Le banquier vous rappelle «que votre paiement mensuel ne couvre même plus les intérêts sur votre prêt hypothécaire». Que l’on ait signé à taux variable ou que l’on soit en période de renouvellement d’un taux fixe, les huit hausses consécutives du taux directeur (et par ricochet la hausse des taux obligataires) ont ou auront un effet important sur la capacité de paiement. Le paiement mensuel peut monter de plusieurs centaines de dollars par ménage ayant contracté un prêt hypothécaire. Évidemment, la marge de crédit personnelle aussi en prend pour son rhume. Tout cela conjugué à la facture d’épicerie qui ne cesse de monter, les liquidités disponibles s’évaporent.

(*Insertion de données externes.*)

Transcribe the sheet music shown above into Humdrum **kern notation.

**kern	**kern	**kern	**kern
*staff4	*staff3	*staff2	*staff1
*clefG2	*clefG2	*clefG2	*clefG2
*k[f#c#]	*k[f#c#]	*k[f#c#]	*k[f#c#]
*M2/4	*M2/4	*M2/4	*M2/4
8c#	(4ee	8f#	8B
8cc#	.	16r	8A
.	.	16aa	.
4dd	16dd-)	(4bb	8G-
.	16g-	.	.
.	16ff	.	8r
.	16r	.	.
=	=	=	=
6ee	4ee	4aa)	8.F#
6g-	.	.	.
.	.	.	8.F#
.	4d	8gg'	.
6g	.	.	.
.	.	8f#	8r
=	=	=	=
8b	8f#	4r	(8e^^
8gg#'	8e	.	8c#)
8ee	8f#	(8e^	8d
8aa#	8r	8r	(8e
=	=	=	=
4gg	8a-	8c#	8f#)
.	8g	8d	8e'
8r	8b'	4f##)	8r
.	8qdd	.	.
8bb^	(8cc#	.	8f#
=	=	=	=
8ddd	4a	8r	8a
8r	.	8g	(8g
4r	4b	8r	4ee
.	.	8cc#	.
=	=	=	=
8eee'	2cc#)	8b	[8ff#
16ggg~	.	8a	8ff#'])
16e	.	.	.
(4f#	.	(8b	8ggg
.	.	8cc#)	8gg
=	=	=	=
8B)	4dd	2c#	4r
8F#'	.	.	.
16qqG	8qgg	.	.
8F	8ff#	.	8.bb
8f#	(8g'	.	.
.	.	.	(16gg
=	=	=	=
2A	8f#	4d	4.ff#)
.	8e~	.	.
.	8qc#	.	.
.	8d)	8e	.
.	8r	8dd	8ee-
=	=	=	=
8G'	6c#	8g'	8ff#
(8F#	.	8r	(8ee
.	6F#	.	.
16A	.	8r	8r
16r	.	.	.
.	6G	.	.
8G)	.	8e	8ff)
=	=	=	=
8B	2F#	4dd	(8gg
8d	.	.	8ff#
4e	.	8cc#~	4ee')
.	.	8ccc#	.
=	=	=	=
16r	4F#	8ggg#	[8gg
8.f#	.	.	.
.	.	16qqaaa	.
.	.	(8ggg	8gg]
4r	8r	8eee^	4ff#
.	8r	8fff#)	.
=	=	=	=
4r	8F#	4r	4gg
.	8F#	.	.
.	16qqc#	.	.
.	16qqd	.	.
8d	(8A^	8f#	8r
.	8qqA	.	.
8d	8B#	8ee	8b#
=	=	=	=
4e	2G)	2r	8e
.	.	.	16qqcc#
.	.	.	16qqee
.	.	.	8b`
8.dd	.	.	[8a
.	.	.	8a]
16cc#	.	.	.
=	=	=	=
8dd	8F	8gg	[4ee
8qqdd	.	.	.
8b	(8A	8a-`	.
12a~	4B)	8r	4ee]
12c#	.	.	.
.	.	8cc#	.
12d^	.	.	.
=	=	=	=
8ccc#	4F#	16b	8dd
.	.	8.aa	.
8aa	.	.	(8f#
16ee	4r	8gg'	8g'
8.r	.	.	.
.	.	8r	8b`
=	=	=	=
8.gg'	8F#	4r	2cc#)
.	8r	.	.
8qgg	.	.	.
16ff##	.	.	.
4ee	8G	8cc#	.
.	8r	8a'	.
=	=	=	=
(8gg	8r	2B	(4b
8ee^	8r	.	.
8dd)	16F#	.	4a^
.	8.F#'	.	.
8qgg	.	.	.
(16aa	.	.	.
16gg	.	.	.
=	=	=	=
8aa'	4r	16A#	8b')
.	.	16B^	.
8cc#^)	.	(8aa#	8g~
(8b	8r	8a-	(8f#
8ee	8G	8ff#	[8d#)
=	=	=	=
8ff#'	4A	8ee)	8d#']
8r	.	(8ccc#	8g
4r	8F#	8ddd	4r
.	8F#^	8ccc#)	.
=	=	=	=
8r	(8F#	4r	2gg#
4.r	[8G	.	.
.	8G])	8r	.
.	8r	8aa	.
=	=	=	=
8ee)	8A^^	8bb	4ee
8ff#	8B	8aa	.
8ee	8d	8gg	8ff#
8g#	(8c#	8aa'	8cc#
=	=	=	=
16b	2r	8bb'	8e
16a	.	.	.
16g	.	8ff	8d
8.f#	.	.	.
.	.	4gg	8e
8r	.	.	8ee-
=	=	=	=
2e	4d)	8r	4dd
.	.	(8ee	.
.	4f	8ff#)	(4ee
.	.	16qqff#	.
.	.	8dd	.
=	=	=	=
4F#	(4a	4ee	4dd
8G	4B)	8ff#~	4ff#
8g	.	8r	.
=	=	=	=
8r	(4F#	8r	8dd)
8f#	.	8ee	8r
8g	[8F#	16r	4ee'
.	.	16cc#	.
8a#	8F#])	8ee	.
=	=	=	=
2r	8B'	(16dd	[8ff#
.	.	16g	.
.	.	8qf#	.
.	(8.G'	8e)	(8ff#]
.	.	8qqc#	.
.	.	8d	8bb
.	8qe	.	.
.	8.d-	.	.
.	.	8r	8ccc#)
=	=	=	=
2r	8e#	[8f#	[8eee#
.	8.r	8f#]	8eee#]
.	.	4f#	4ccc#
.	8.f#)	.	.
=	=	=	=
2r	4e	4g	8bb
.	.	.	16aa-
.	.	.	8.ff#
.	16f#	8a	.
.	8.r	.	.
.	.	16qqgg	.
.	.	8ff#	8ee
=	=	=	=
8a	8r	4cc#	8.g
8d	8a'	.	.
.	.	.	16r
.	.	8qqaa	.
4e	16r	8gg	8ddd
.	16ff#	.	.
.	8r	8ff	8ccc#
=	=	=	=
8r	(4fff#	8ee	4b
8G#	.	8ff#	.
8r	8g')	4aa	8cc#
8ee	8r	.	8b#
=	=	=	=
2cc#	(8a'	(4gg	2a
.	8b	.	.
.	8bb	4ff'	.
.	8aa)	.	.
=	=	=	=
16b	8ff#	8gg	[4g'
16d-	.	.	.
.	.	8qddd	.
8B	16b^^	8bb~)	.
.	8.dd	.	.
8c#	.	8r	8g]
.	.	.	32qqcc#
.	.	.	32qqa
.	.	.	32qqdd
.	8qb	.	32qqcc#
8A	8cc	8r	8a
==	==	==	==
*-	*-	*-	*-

Pour certains, le premier réflexe sera de cesser de contribuer à l’effort d’épargne annuel. Comme les 60 premiers jours de l’année 2023 riment avec la fin des cotisations déductibles pour 2022, on saute une année. L’effet domino se poursuit : moins de cotisations REER égale moins de déductions. Ainsi, le revenu net n’étant plus le même, cela affecte à la baisse l’allocation famille et l’allocation canadienne pour enfants. L’effet domino se poursuit parce qu’on se prive aussi du rendement composé éventuel des placements non investis.
Vous pensez retirer une part de vos placements REER pour vous créer une marge de manœuvre ou payer des dettes de consommation? Grave erreur, car la somme s’ajoute au revenu et cela fait grimper la facture fiscale de l’année et potentiellement le taux marginal d’imposition.
Pour ajouter à l’effet de «résonance», on réalise que la hausse des taux d’intérêt rend plus difficile l’accès à la propriété. Donc, cela maintient la demande élevée pour des logements locatifs. Comme le taux d’inoccupation au Canada est de 1,9% selon la SCHL, on se retrouve dans un marché en manque de logements. De plus, les règles de qualification resserrées au cours des dernières années empêchent une tranche des locataires d’opter pour un éventuel rôle de propriétaire. Rien pour aider à maintenir l’offre de logements abordables.
Les trois dépenses les plus importantes des ménages canadiens selon Statistique Canada sont (outre l’impôt) : le logement, la nourriture et le transport. On ne finance peut-être pas la nourriture, mais l’effet cumulé de l’endettement finit par se refléter dans le financement au global. Toute cette cascade nous amène aux véhicules. Le taux de financement d’un véhicule neuf peut se négocier à plus de 6%, parfois même à plus de 8%. On est loin des années à 0,9%, n’est-ce pas ? Le consommateur qui doit s’acheter un véhicule a deux choix : réduire son ambition ou décaisser davantage.
On fait grand état de la pénurie de main-d’œuvre, mais ce ne sont pas tous les employés et travailleurs autonomes qui seront à même de pouvoir négocier une hausse du revenu proportionnelle à l’inflation. La preuve, même le gouvernement Legault offre 9% d’augmentation sur 5 ans aux employés de l’État en plus d’un petit cadeau forfaitaire, donc non récurrent. Comme quoi, on a beau subir l’inflation, ça ne veut pas dire qu’on va nous dédommager proportionnellement.
Les familles confrontées à cet effet domino n’auront d’autres choix que d’éventuellement compresser fortement les dépenses pour équilibrer le budget. Les entreprises verront leur marge nette d’effriter et les consommateurs devenir plus frileux.
Difficile d’expliquer à ses ados que le party financier est fini. Que l’impulsivité doit faire place à une planification plus serrée des finances. Difficile de changer de discours et d’adopter un langage d’austérité budgétaire. Devant l’insouciance du passé, on se frappe de plein fouet au mur de la réalité. On n’a plus de fun, et ce n’est pas déductible. On devra attendre encore quelques mois pour constater l’effet réel des hausses du taux directeur. N’empêche, c’est la fin de l’argent gratuit, last call pour une dernière folie, le portier allume les lumières et Semisonic chante «closing time».